While deposits have maintained their dominant position in the total financial wealth of households over the last decade, there has been a growing interest in other investment instruments such as equity and investment funds, insurance, and pension funds. Additionally, the share of equity and investment funds in the total financial wealth of households increased by more than 50 per cent between 2011-12 and 2022- 23, the report said.
 

RBI Governor Shaktikanta Das also noted that households and consumers, who traditionally relied on banks for parking or investing their savings, were increasingly turning to capital markets and other financial intermediaries.

“While bank deposits continue to remain dominant as a percentage of financial assets owned by households, their share has been declining with households increasingly allocating their savings to mutual funds, insurance funds, and pension funds. To be precise, households are increasingly turning to other avenues for deploying their savings instead of banks,” Das said at an event in Mumbai on Friday.

According to the RBI research paper, as of March 2023, total household financial assets were estimated at Rs 363.8 trillion, equivalent to 135 per cent of the gross domestic product (GDP). In contrast, outstanding liabilities amounted to Rs 101.8 trillion, accounting for 37.8 percent of GDP. Thereby, the resultant net financial wealth (NFW) stood at Rs 262.0 trillion, or 97.2 per cent of GDP.

The pandemic period witnessed a jump in the financial assets and NFW for the two-year period from March 2020 to March 2022. However, with the resumption of normal economic activities in 2022-23, the NFW normalised due to a strong revival in both bank and non-bank lending to households coupled with relatively moderate growth in financial assets, the paper said.

It also states that the participation of Indian households in the equity market has significantly increased over time. The share of households in total market capitalisation from March 2010 to March 2023 averaged around 14.5 per cent, experiencing a generally rising trend with intermittent fluctuations. The post-pandemic recovery in the stock market coincided with an increase in household share in total market capitalisation mainly driven by a rapid increase in shareholdings of non-promoter households, the paper said.
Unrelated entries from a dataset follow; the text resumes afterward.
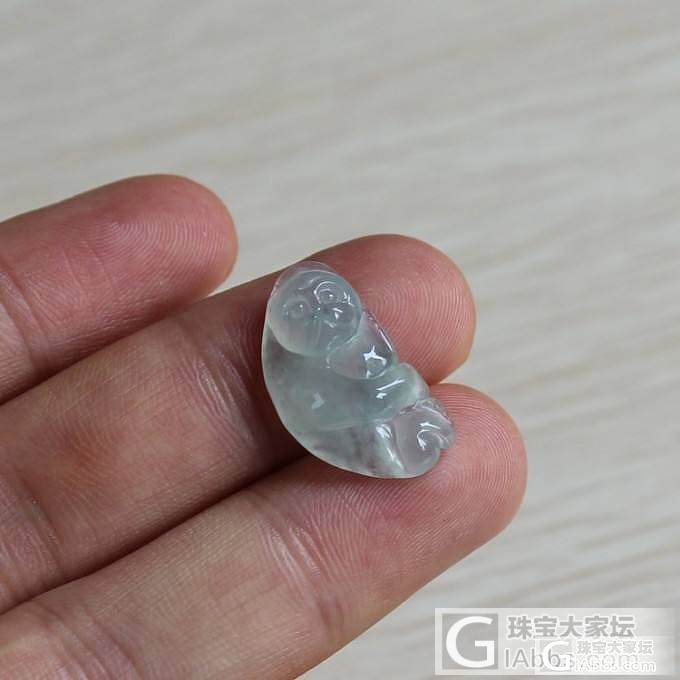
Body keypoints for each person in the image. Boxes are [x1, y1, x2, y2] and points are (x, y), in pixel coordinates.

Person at [0, 175, 526, 679]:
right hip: (356, 423)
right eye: (307, 309)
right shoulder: (310, 368)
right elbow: (347, 402)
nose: (325, 314)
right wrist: (384, 393)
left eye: (331, 303)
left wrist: (392, 389)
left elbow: (384, 380)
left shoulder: (356, 345)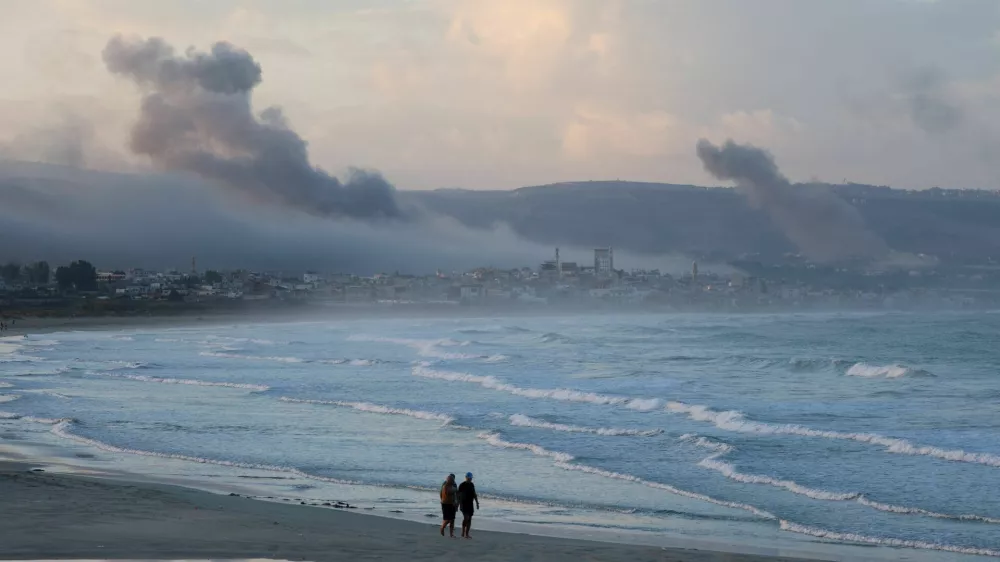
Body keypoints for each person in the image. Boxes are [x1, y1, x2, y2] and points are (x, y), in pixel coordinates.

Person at [458, 472, 479, 539]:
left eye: (471, 478)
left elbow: (474, 494)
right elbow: (458, 495)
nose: (470, 479)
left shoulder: (472, 485)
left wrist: (477, 503)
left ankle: (467, 534)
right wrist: (458, 504)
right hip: (463, 504)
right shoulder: (462, 485)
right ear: (466, 477)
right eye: (469, 478)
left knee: (469, 519)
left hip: (470, 504)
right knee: (466, 518)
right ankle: (463, 531)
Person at [439, 473, 459, 537]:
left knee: (452, 519)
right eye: (452, 480)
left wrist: (457, 504)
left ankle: (451, 534)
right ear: (449, 480)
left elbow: (456, 495)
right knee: (447, 519)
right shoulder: (445, 485)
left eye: (453, 479)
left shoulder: (453, 484)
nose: (453, 481)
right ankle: (442, 527)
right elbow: (449, 492)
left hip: (452, 504)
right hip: (446, 504)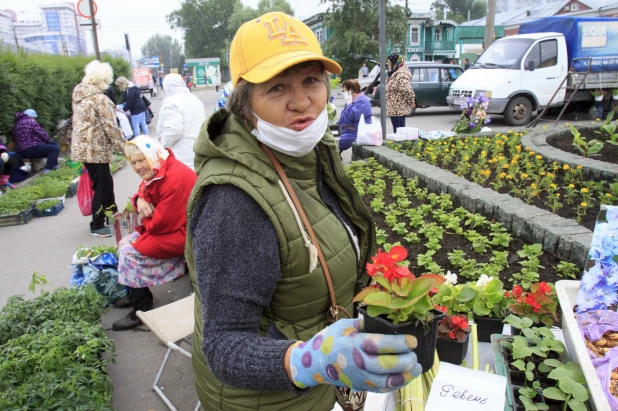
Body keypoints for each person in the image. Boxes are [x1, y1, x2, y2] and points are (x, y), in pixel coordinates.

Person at [186, 12, 422, 410]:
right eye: (277, 87)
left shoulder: (310, 151)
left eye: (311, 80)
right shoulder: (234, 200)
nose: (301, 102)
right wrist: (311, 362)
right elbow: (224, 347)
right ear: (245, 102)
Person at [111, 135, 197, 330]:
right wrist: (138, 201)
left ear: (152, 155)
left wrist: (142, 206)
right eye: (133, 162)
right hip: (173, 227)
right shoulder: (160, 167)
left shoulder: (174, 177)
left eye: (141, 160)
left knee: (130, 253)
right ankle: (135, 295)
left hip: (188, 233)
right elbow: (143, 191)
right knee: (124, 244)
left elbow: (159, 224)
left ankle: (142, 307)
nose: (138, 166)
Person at [72, 60, 126, 237]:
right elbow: (111, 127)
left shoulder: (80, 96)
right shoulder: (100, 99)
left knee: (105, 182)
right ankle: (97, 224)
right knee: (102, 185)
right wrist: (126, 148)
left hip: (84, 148)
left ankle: (112, 214)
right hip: (96, 149)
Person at [157, 73, 206, 170]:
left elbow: (173, 131)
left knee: (183, 182)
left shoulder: (172, 101)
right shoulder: (194, 99)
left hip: (181, 154)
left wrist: (162, 145)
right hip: (198, 150)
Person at [336, 79, 372, 153]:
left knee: (332, 145)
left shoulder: (363, 101)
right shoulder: (352, 101)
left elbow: (353, 116)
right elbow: (343, 117)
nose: (344, 93)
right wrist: (334, 126)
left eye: (345, 91)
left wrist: (349, 103)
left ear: (351, 91)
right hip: (347, 131)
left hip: (356, 132)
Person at [385, 53, 415, 133]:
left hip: (398, 109)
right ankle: (399, 144)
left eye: (389, 62)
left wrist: (411, 100)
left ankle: (401, 145)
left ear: (394, 62)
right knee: (397, 131)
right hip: (395, 109)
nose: (388, 64)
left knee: (399, 132)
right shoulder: (395, 72)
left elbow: (407, 89)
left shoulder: (401, 74)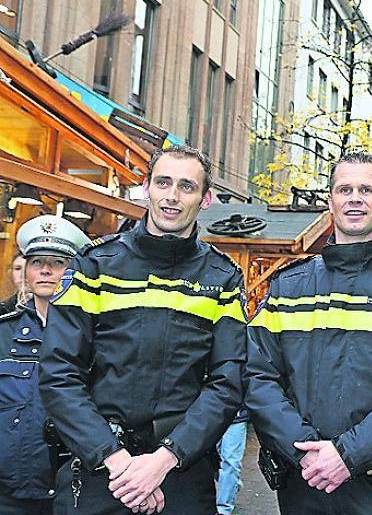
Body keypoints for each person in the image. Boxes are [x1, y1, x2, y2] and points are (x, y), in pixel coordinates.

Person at [39, 145, 248, 514]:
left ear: (206, 198)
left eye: (187, 186)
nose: (172, 196)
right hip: (98, 465)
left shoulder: (222, 277)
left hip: (181, 471)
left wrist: (163, 461)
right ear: (146, 187)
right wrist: (119, 464)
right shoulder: (96, 265)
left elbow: (227, 384)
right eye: (163, 182)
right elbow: (59, 373)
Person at [246, 151, 372, 514]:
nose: (355, 197)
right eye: (345, 189)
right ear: (331, 201)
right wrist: (304, 449)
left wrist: (348, 454)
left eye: (366, 189)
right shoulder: (288, 287)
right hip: (305, 482)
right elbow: (258, 376)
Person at [0, 215, 89, 514]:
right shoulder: (3, 333)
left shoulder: (97, 337)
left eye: (58, 262)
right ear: (26, 270)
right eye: (37, 262)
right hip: (10, 492)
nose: (46, 270)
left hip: (75, 488)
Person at [215, 409, 249, 515]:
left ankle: (223, 509)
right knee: (213, 459)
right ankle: (233, 484)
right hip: (211, 414)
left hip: (237, 417)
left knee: (231, 463)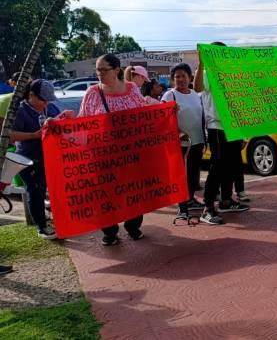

The equity wealth of households stood at 10.3 per cent of GDP in Q1FY12, which rose to a peak of 19.4 per cent of GDP in Q3FY22, and then subsequently moderated to 14.9 per cent of GDP in Q4FY23. Also, the total number of demat accounts surged from 3.6 crore in 2018-19 to 11.4 crore in 2022-23. As of March 2023, listed equity holdings accounted for 11.1 per cent of the total financial assets of Indian households.